*CONSIGNE 1*:
Répondez aux trois questions suivantes à partir de l'article sur l'Epi d'Or.
(a) Quels établissements Jean-François et Elodie possèdent-ils tout à côté ?
(b) Comment Zola nommait-il le quartier des anciennes halles ?
(c) Avec quoi le « poisson pané d'Antoine » est-il servi ?
*CONSIGNE 2*: Prolongez l'article sur l'Epi d'Or en reprenant juste après sa dernière phrase.

*DOCUMENT SOURCE*:

L'Epi d'Or
« Paris 1er: retour à l’Epi d’Or »
Ce bistrot chic et bon, qui se veut à la fois « familial et populaire » signé Piège, on vous a parlé à l’ouverture. On y est retourné en retrouvant l’esprit d’un bouchon lyonnais à la parisienne – ou l’inverse. Jean-François et son épouse Elodie, qui possèdent le Clover Grill et la Poule au Pot tout à côté, dans le quartier des anciennes halles, que Zola nommait « le Ventre de Paris », l’ont revu avec finesse et justesse, sans en bouleverser l’âme. Tout est comme avant, ou presque, avec ses céramiques au sol, son splendide comptoir en zinc, ses belles banquettes brunes, ses tables de bois, ses vitres de verre gravé annonçant les toilettes.
La cuisine est désormais ouverte. On travaille à faire plaisir au gourmand habitué ou de hasard avec des mets de toujours à peine revisités. Saucisson de Laborie à Parlan, potimarron cuit au four, avec beaufort et châtaigne, oeufs mayonnaise relevés de paprika, confit de canard aux pommes sarladaises, « poisson pané d’Antoine« , en l’occurrence du maigre, servi avec ses pommes frites maison ne font pas de vagues. Le service est rodé. Le beaujolais « la galoche » du domaine de St Cyr coule dans les verres.

*DONNÉES AFFICHÉES*:
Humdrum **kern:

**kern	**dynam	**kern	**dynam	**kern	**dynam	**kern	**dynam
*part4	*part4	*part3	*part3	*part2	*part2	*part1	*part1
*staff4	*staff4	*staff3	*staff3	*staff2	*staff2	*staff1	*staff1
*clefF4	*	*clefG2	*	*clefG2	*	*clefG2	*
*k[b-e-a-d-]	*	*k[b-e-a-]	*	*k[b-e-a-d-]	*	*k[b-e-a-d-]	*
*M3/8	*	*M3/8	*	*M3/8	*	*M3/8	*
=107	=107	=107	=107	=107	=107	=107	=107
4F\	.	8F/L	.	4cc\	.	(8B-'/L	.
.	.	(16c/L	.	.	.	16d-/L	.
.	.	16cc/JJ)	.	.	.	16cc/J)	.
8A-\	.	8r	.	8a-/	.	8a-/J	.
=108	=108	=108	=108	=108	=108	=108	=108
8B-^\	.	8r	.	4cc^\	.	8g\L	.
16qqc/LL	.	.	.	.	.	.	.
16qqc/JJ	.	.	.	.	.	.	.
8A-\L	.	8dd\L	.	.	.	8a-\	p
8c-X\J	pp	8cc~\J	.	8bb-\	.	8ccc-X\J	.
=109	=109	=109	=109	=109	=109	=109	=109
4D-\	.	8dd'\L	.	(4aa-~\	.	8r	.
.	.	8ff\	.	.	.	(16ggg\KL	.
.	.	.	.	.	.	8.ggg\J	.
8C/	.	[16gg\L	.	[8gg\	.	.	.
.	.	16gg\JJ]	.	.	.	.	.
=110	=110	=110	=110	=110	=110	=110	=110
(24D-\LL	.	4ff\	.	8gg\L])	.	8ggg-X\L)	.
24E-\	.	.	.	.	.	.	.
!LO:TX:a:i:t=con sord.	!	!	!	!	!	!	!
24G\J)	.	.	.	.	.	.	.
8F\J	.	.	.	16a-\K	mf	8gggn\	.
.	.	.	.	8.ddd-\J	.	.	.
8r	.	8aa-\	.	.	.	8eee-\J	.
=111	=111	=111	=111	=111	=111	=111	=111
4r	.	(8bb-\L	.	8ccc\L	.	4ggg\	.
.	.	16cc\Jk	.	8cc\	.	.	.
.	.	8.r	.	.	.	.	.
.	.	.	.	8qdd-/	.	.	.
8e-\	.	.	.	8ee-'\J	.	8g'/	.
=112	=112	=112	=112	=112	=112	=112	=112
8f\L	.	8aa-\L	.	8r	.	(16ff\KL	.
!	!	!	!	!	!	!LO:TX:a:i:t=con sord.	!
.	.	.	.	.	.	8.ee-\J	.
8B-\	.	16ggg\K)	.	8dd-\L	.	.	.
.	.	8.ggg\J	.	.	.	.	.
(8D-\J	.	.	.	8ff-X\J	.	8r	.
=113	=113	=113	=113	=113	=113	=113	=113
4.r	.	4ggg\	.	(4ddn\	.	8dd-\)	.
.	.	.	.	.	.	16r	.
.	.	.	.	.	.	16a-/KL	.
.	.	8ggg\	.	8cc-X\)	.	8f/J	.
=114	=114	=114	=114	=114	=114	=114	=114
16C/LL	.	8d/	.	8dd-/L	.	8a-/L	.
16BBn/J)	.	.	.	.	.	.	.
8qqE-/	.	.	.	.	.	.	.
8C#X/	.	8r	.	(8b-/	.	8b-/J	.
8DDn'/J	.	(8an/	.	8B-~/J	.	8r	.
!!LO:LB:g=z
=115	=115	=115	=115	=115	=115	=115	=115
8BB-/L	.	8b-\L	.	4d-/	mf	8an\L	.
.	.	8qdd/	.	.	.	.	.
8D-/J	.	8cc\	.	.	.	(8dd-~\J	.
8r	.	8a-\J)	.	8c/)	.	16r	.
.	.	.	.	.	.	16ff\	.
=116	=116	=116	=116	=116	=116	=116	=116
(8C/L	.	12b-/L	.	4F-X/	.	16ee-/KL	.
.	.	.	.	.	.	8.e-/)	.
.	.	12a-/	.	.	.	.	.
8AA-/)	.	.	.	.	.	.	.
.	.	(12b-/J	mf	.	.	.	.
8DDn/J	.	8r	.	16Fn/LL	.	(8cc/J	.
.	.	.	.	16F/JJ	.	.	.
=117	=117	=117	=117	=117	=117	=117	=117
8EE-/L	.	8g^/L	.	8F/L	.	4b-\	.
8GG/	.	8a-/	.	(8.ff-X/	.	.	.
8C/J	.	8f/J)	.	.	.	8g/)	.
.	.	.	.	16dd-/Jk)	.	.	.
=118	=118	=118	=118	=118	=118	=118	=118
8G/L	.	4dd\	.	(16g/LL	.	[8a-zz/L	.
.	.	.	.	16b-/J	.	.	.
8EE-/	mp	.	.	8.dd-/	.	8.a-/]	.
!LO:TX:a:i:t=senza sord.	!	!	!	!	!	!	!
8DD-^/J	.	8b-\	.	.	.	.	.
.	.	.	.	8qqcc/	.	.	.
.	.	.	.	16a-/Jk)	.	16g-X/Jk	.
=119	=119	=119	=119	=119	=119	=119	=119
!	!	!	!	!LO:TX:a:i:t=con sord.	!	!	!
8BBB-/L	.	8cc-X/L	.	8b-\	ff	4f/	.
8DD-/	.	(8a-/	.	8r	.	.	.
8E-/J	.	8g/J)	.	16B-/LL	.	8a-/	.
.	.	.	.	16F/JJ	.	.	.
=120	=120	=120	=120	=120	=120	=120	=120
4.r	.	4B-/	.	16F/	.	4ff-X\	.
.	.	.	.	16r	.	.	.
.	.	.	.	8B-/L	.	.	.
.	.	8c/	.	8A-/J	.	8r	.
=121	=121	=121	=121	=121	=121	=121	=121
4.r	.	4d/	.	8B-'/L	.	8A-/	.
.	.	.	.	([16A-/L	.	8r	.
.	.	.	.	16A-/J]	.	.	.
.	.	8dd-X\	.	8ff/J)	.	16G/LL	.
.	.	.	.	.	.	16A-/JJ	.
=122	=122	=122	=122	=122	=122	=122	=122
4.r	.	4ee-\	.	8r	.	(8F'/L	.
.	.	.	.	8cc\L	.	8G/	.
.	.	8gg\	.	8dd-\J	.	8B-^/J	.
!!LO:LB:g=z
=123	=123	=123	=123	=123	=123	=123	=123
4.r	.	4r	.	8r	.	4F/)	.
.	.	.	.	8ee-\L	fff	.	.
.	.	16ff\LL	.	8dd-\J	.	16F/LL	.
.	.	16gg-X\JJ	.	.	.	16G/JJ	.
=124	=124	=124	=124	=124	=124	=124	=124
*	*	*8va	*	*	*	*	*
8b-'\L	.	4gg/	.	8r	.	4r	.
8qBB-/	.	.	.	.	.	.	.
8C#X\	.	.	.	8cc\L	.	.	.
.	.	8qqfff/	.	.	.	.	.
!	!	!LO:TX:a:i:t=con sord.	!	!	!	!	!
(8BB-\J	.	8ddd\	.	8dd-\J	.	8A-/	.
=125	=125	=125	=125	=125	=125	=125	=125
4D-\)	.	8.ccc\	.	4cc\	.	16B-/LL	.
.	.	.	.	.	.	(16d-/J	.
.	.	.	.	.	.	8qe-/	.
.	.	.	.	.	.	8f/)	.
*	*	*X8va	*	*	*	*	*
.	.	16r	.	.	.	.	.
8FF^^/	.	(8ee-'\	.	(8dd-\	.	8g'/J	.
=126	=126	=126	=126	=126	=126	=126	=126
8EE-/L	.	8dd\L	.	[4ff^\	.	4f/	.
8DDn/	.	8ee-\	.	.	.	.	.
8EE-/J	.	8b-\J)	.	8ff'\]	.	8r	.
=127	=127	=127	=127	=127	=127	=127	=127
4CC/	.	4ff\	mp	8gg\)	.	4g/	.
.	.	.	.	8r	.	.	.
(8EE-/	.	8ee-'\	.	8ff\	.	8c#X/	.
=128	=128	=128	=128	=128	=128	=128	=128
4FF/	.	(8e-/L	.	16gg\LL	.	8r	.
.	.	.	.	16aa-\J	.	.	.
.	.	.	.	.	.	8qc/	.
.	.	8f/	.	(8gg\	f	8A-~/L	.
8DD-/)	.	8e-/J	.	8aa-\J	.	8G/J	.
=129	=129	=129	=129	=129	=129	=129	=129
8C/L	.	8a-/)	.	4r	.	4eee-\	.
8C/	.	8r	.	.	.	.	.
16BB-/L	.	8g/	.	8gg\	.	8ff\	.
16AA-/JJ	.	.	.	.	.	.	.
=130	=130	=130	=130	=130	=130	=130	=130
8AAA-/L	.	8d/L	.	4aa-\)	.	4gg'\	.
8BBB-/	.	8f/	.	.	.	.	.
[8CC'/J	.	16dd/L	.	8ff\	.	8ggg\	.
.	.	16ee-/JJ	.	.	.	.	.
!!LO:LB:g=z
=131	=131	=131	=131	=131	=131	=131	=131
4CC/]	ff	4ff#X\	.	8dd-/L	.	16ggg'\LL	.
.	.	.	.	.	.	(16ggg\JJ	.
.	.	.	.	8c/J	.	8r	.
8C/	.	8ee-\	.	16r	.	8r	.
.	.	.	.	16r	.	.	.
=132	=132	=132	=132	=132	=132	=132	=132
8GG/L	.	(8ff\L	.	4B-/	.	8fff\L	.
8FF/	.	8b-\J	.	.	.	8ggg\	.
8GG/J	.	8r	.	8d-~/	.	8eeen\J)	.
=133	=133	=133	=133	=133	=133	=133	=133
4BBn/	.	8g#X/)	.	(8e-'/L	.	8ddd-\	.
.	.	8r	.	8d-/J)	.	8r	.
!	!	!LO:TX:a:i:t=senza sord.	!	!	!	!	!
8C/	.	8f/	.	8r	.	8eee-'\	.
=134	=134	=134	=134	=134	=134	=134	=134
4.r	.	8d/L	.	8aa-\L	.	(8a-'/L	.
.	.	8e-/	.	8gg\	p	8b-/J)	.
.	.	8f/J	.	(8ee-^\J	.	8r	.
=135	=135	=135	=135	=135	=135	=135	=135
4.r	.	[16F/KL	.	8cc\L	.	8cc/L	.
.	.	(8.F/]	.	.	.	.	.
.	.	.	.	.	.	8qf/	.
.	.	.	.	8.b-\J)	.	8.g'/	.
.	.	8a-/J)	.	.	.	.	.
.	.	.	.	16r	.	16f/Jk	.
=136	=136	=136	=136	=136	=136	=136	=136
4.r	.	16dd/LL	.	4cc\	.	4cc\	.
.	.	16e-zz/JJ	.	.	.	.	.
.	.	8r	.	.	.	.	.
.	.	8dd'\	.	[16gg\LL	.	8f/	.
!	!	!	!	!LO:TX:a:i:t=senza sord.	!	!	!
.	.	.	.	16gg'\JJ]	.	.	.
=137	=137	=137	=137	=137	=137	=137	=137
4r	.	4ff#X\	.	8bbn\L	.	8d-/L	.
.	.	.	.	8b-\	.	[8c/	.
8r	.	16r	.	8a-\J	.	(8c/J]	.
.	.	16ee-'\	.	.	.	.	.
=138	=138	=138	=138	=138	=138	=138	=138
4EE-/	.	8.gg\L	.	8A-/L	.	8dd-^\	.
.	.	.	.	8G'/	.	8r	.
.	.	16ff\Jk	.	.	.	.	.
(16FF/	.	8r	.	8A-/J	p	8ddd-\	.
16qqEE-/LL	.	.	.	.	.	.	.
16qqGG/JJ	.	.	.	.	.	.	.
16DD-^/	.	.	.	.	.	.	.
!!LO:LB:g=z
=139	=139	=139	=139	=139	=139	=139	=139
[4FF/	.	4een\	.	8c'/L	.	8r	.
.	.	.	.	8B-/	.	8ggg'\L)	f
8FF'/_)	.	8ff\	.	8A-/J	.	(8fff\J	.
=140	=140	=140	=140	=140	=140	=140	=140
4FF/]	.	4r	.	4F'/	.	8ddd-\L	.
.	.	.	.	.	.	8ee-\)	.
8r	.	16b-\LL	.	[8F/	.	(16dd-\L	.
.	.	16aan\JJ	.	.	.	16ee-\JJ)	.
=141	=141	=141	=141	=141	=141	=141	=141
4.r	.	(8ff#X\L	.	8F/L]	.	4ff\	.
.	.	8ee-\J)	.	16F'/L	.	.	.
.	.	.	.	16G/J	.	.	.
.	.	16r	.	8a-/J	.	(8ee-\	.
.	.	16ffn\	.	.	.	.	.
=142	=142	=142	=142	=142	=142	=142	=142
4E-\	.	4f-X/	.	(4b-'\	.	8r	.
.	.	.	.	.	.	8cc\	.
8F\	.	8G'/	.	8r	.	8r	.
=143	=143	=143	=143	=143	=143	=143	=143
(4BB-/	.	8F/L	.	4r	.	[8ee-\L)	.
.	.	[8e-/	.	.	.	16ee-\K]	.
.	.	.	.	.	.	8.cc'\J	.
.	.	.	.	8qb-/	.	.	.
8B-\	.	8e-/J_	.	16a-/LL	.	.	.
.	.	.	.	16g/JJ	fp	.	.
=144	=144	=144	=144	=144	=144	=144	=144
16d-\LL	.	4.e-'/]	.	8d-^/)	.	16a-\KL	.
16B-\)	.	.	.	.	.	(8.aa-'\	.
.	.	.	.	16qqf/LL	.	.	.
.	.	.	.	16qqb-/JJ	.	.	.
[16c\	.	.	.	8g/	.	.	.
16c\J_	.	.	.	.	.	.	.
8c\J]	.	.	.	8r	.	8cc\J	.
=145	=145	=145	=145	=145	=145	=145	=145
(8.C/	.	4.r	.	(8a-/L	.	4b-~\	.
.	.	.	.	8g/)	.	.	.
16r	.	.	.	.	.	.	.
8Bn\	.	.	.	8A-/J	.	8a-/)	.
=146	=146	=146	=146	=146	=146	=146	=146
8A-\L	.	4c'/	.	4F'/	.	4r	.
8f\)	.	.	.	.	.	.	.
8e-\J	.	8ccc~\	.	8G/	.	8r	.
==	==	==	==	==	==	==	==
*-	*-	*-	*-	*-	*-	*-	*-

*RÉPONSE ATTENDUE 1*:
(a) Le Clover Grill et la Poule au Pot.
(b) « le Ventre de Paris ».
(c) Avec ses pommes frites maison.

*RÉPONSE ATTENDUE 2*:
Le prix de la formule a, certes, augmenté de 10 €, au regard de la modestie sage de l’ouverture. Mais c’est la loi du genre et il faut suivre le mouvement de l’inflation. Reste que les tarifs demeurent raisonnables et que la qualité comme la régularité sont au rendez-vous. Y compris en issue, avec le craquant chou praliné au sarrasin ou l’ananas taillé en carpaccio au sirop, avec citron vert, menthe qui séduisent sans mal. Voilà une manière sérieuse et solide de faire simple avec du (très) bon, conciliant tradition et air du temps.